- **BRIEF**
Locate every line below that contains the string "cBAc", with uppercase and lowercase letters matching, and copy each such line.

- **DATA PROVIDED**

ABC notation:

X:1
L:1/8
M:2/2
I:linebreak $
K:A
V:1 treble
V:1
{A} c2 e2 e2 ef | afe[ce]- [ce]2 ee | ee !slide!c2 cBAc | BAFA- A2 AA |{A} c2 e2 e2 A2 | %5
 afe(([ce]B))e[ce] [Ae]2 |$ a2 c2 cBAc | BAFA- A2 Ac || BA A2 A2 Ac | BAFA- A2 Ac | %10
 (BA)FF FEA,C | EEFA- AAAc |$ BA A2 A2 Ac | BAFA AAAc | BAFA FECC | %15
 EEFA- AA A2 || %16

...

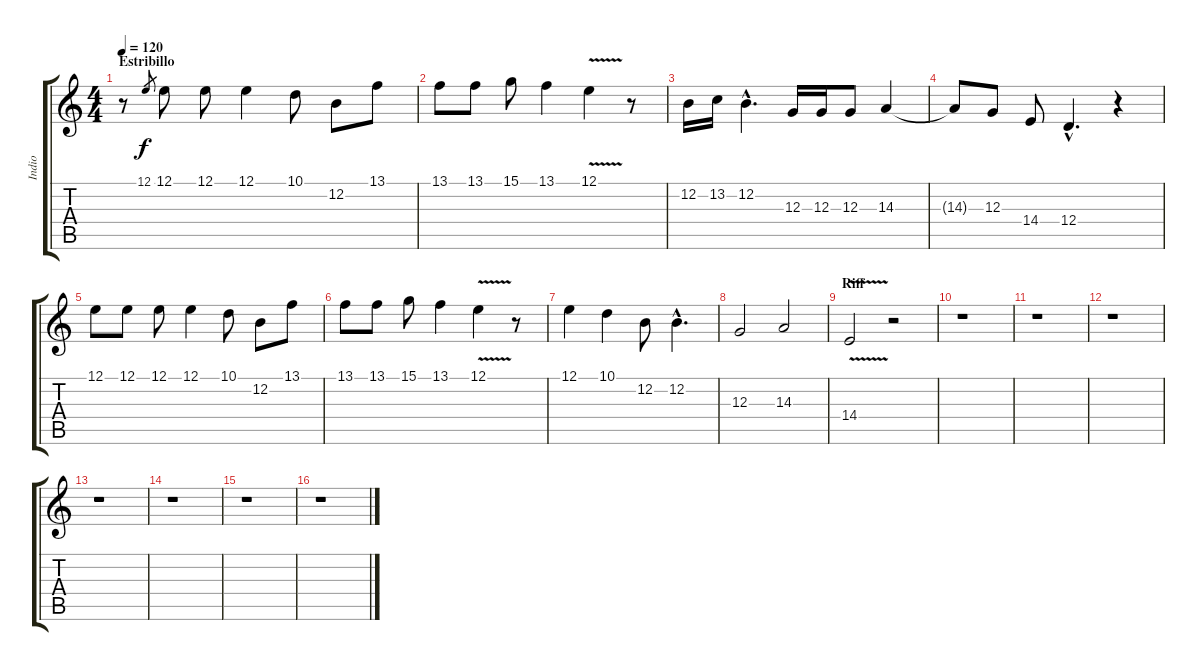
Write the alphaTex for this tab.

--

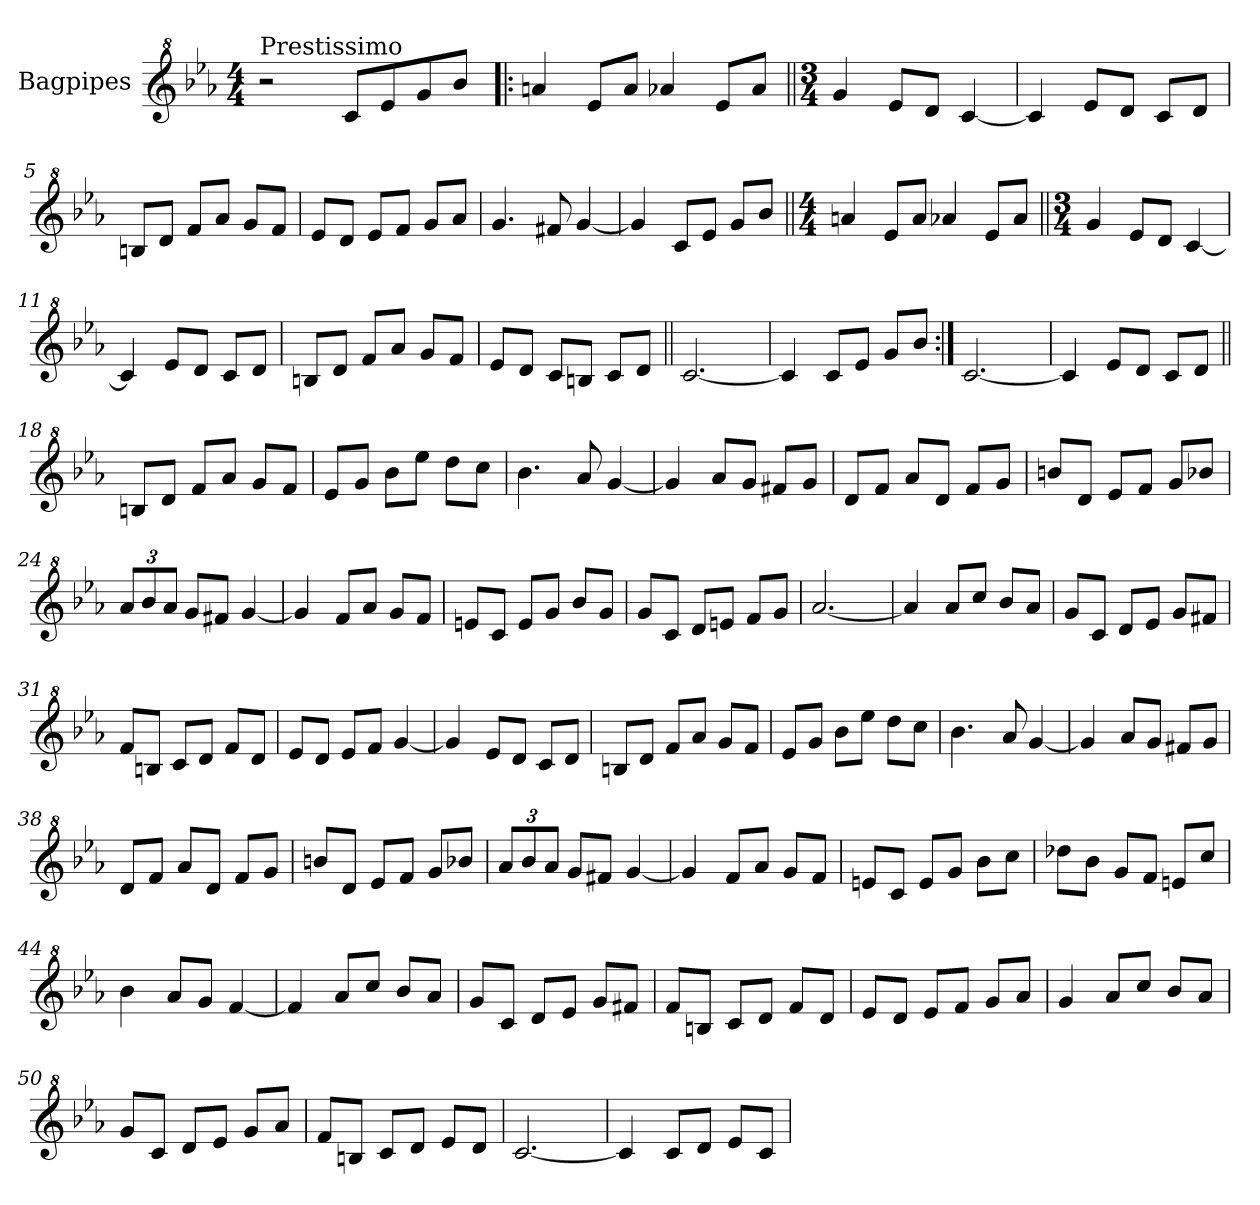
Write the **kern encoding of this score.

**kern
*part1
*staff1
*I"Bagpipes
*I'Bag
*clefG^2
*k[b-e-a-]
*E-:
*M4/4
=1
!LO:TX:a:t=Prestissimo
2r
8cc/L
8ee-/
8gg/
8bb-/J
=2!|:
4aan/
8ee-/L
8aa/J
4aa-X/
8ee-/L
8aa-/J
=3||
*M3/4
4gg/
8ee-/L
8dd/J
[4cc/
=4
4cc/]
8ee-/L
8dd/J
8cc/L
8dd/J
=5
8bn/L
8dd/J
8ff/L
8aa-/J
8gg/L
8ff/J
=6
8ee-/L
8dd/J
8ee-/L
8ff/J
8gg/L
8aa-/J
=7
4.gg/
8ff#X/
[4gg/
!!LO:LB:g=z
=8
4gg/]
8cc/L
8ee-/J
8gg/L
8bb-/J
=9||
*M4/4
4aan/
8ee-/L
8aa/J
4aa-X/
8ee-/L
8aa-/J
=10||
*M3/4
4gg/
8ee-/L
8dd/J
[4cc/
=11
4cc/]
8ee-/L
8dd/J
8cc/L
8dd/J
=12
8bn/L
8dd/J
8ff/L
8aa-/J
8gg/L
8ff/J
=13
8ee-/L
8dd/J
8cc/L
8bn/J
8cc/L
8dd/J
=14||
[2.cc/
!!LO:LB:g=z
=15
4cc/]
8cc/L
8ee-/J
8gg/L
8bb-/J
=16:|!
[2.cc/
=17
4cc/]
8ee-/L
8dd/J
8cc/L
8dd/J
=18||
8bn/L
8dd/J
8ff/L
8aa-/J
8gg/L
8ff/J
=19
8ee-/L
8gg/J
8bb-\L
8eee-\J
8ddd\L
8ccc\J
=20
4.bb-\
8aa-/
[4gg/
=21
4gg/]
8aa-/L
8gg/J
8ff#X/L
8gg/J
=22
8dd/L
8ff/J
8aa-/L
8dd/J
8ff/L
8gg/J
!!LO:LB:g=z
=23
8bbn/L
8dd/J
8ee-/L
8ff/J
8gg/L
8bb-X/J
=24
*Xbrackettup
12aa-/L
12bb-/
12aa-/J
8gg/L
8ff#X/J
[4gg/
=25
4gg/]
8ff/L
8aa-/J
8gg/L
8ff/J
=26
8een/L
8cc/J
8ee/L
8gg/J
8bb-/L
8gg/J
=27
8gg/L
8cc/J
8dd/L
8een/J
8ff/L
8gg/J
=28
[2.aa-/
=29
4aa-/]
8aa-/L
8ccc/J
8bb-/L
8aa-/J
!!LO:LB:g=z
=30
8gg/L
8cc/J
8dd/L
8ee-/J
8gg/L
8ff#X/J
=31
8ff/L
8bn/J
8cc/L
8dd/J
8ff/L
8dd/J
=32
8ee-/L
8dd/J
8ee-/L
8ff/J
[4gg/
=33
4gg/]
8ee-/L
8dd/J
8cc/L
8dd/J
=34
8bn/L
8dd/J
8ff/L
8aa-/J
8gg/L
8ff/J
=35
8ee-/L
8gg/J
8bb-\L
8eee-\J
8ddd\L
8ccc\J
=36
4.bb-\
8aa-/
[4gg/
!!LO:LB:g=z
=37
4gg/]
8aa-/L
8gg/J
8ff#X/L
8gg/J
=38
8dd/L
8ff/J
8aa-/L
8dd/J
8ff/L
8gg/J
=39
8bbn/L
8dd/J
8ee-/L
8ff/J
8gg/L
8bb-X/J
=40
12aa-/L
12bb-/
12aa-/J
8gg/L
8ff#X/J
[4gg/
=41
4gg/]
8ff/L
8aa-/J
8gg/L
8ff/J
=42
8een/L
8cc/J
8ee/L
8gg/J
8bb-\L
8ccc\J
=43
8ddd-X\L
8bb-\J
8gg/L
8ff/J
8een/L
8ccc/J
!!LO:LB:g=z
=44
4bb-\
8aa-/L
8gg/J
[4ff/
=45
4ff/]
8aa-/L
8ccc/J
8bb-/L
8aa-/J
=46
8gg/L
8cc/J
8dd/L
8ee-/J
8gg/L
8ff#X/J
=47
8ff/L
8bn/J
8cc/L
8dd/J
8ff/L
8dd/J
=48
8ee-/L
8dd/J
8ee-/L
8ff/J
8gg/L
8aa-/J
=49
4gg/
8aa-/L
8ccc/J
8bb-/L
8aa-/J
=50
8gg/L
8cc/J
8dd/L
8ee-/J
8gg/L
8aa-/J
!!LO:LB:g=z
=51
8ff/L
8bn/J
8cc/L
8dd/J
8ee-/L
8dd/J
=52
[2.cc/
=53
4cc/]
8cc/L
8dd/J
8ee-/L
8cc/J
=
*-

- **EXPECTED ANSWER**
{A} c2 e2 e2 ef | afe[ce]- [ce]2 ee | ee !slide!c2 cBAc | BAFA- A2 AA |{A} c2 e2 e2 A2 | %5
 afe(([ce]B))e[ce] [Ae]2 |$ a2 c2 cBAc | BAFA- A2 Ac || BA A2 A2 Ac | BAFA- A2 Ac | %10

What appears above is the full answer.